--- Reading text ---
>>>

Thread overview
Lack of optimisation with returning address of inner functions
Sep 04, 2020
Cecil Ward
Sep 04, 2020
Cecil Ward
Sep 04, 2020
Stefan Koch
Sep 04, 2020
Jackel
Sep 04, 2020
Adam D. Ruppe
September 04, 2020
This question is about a peculiar lack of optimisation in a certain weird case only.

Example, see https://d.godbolt.org/z/54eaGd  ; either LDC or GDC may be used, results are the same here :

auto test2() {
    int a = 20;
    int foo() { return a + 5; } // inner function
    return &foo;  // other way to construct delegate
    }

auto bar()
    {
    return foo();
    }

Now with LDC or GDC, inspecting the code generated, the code for foo is simply literally { return 25; }, yet if test2 is called, the code generated for the foo2 routine is not used; rather the generated code is :

    call _d_allocmemory
    mov dword ptr [rax], 20
    mov rdx, foo
    ret

1. So why the lack of optimisation? - could simply have got rid of the delegate generation in test2a as implementations when it is inlined in bar (and which is done sanely [!] in the generated code for test2a).

2. Even weirder, if you delete the & from &foo leaving simply "return foo;" then this fixes the non-optimisation bug. Why?

3. What’s the difference between foo and &foo ?

4. Leaving aside the special case above where the inner function’s address is returned, surely in many cases an inner function can be converted into an ordinary function, or simply _inlined_ so there is no function at all, no? As is seen in the standalone code generated for foo.
September 04, 2020
For the LDC version, see https://d.godbolt.org/z/x4rhbe
September 04, 2020
On Friday, 4 September 2020 at 01:13:53 UTC, Cecil Ward wrote:
> For the LDC version, see https://d.godbolt.org/z/x4rhbe

Compile with -O3 and -Oz.
September 04, 2020
On Friday, 4 September 2020 at 01:10:48 UTC, Cecil Ward wrote:
> 1. So why the lack of optimisation? - could simply have got rid of the delegate generation in test2a as implementations when it is inlined in bar (and which is done sanely [!] in the generated code for test2a).

I think this is a frontend/backend thing.

That optimization is done by the back end, but the front end doesn't know that and still assumes there's a full-blown delegate required.

> 2. Even weirder, if you delete the & from &foo leaving simply "return foo;" then this fixes the non-optimisation bug. Why?

That just calls the function and returns its value, which obviously needs no delegate since the function doesn't outlive the surrounding context.

> 3. What’s the difference between foo and &foo ?

<<<

--- Given information ---
>>>

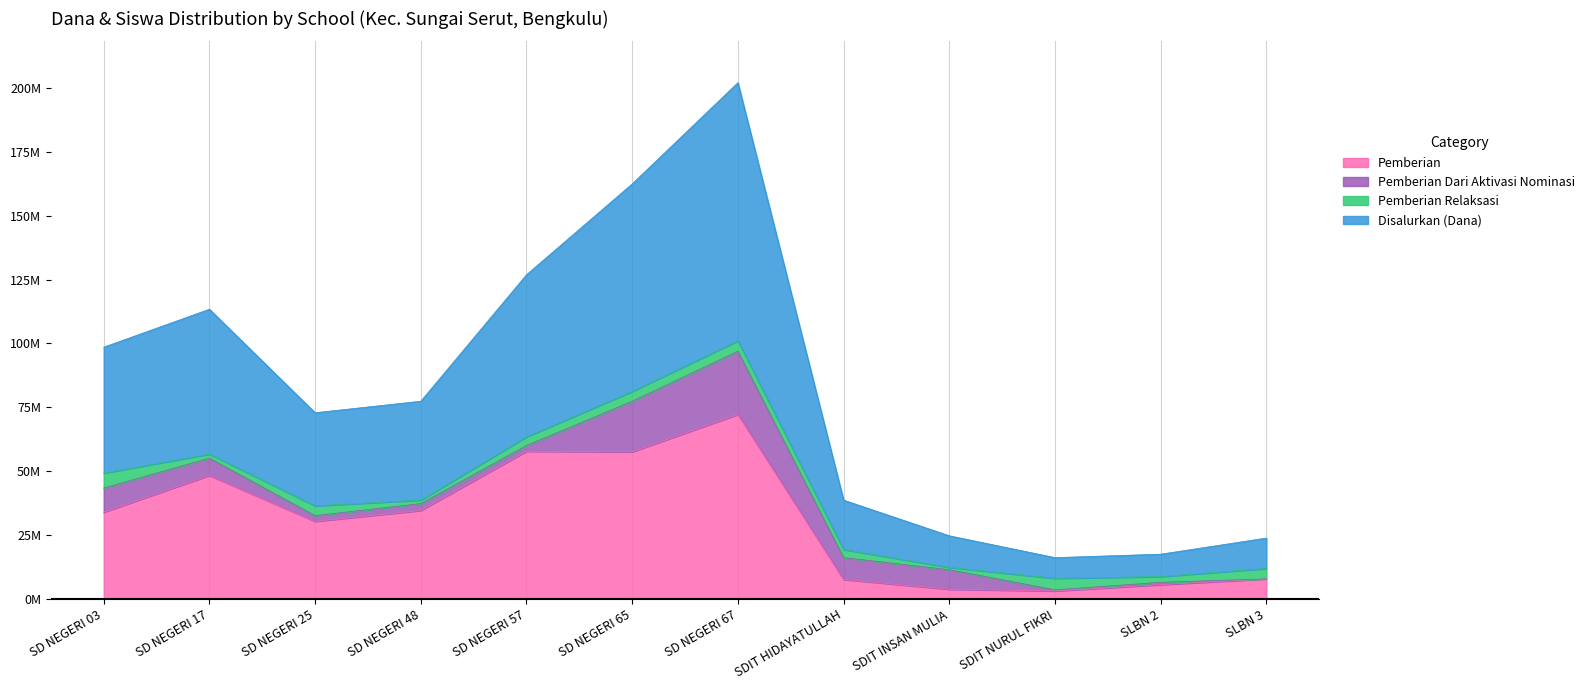

What is the value of the Disalurkan (Dana) point at the 2nd from the left?

56700000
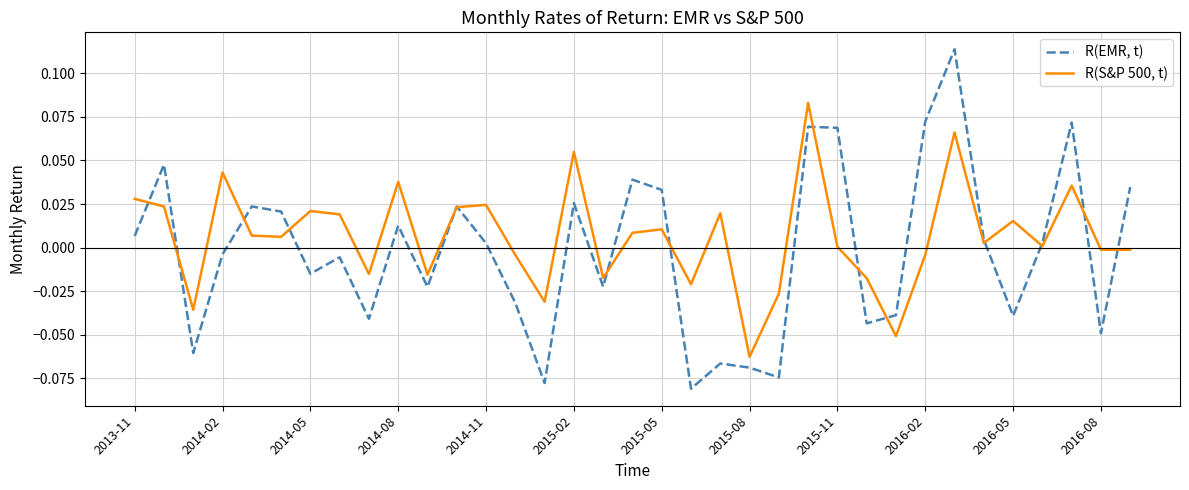

Rank the series by their average value, from lowest to highest.

R(EMR, t), R(S&P 500, t)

<<<

--- Aim of the exercise ---
Could you continue the forum thread about returning the address of an inner function, starting right after its last line?

--- Your response ---
Huge, huge difference.

&foo returns a function pointer or delegate referring to the function. The function is not called here.

foo is just foo() without the optional parenthesis; the function is actually immediately called.

Whenever the compiler frontend sees a `return &some_nested_function` it assumes a longer lifetime is required and allocates the captured variables on the heap up front.

So by the time it gets to the optimizer in the back end, it sees all that allocation and pointer code already existing. With certain settings, it might be able to see through it and optimize anyway, but its job got a lot harder since it might not know what happens with that return value later in the program.

I suspect the best you'd see in practice is all usages get inlined then the linker can discard the actual function that allocates as unused but even that can be harder than it seems for the backend to figure out given the information it has. It doesn't really understand *why* it is calling this other function, it just knows it is.
September 04, 2020
On Friday, 4 September 2020 at 01:13:53 UTC, Cecil Ward wrote:
> For the LDC version, see https://d.godbolt.org/z/x4rhbe

Not sure what your intention here is, but you are returning a delegate. You aren't actually calling it. There could be side effects, eg it has to create the context for the delegate. Which another function could access the delegate's data. So it can't simply optimize it out in this case.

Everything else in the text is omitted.